When you get this right, it is indeed superbly sharp, just check out this lovely bird that was walking around about 1.4m from me taken at f/5.6 (image practically straight from camera via Lightroom RAW conversion):

bird

and now, a 100% crop to show how sharp the lens is – check out that eye!

eye

For a relatively large bird with a long beak looking at you at these distances, you definitely have to stop down to at least f/5.6 or perhaps f/8 to get the beak and eyes in focus, the depth of field is that narrow at f/4!

You can shoot birds at close range at f/4 if they are perpendicular to you like this one, as then you get eyes and beak in sharp focus:

stork

With a moving target at such close distances, it is hard to compose the image due to the very narrow field of view let alone get the correct part of the subject in focus.

Nevertheless, I was able to capture this very active tiger quoll at f/4 and nailed the focus (shot through a 1″ wire cage as these things have very sharp teeth) – click on the image to get a larger version:

tiger quoll

How is the bokeh and depth of field for shots at around 4-6m? Here is a cheeky emu hiding around a tree to show this at f/4 (although this is a bird sanctuary and there were emus, this is not a real one!):

emu bokeh

This gives you a great idea of how fantastic a head and shoulders portrait could be when you really need to compress as well as blur out a busy, distracting background.

But how well does it perform when the subject is about 30m away, and will it still give good subject isolation at that distance? Well here is a wallaby with its mate about 10-15m behind it, shot at f/4:

wallaby

But what about birds in flight I hear you say?

Just before the park closed and in low light at the end of an almost Winter solstice day, I thought I would test out shooting birds in flight, flying almost directly over my head.

Now I am NOT a birds in flight shooter and this genre requires a LOT of experience and skill as well as the correct equipment, plus good light and obliging large birds which don’t fly too fast.

This became a very frustrating exercise as most of the birds were too small and flew too fast for me to get in the image let alone allow the camera any chance of autofocus lock.

I finally found one eagle, but only had one chance to capture him in flight, and whilst I managed to do so, it was not the sharpest of images. I had decided that for this type of shot I would resort to manual exposure with a fast shutter speed and high ISO and f/4 aperture (given the large brighter sky would otherwise create a silhouette effect and under-exposing the bird which I didn’t want), burst speed to High, C-AF, all area AF, and set Release priority C to OFF in the hope I would get less shots of blank sky or out of focus birds.

__________

■ ASSIGNMENT ■
Reproduce the lens review word for word, from "How is the bokeh" up to and including "over my head.".

__________

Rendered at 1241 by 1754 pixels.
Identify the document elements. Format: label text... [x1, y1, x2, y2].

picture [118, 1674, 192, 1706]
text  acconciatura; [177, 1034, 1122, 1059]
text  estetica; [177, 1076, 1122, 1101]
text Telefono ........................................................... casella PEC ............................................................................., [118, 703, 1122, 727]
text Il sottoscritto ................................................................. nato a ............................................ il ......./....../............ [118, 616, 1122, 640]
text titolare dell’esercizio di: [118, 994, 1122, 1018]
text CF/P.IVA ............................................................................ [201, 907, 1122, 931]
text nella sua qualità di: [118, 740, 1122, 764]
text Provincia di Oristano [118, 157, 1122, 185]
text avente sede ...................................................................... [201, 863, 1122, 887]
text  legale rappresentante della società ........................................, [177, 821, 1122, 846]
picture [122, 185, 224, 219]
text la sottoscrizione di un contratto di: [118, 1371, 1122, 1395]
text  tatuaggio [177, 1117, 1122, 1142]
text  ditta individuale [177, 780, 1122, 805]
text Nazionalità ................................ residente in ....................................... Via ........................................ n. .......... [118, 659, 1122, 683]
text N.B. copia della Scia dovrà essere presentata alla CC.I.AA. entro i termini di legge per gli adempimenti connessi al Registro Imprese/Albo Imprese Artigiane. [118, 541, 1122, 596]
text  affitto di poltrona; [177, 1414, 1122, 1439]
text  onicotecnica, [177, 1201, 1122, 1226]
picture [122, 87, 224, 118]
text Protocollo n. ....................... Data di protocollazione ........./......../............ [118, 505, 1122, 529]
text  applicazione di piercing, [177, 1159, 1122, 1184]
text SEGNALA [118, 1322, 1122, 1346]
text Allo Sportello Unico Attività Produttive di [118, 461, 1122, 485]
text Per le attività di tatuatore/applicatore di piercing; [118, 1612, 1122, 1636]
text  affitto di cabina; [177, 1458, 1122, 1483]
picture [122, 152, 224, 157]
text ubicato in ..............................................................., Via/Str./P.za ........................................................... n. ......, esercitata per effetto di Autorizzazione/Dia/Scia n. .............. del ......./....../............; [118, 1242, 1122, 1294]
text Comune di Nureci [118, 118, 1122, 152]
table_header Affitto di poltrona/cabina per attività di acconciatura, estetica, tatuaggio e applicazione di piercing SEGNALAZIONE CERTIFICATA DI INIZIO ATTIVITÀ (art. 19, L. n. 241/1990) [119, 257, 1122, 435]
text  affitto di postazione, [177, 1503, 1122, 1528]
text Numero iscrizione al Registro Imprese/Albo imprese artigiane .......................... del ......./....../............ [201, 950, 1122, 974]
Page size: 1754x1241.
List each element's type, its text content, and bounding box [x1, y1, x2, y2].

__________

■ ANSWER BOX ■
How is the bokeh and depth of field for shots at around 4-6m? Here is a cheeky emu hiding around a tree to show this at f/4 (although this is a bird sanctuary and there were emus, this is not a real one!):

emu bokeh

This gives you a great idea of how fantastic a head and shoulders portrait could be when you really need to compress as well as blur out a busy, distracting background.

But how well does it perform when the subject is about 30m away, and will it still give good subject isolation at that distance? Well here is a wallaby with its mate about 10-15m behind it, shot at f/4:

wallaby

But what about birds in flight I hear you say?

Just before the park closed and in low light at the end of an almost Winter solstice day, I thought I would test out shooting birds in flight, flying almost directly over my head.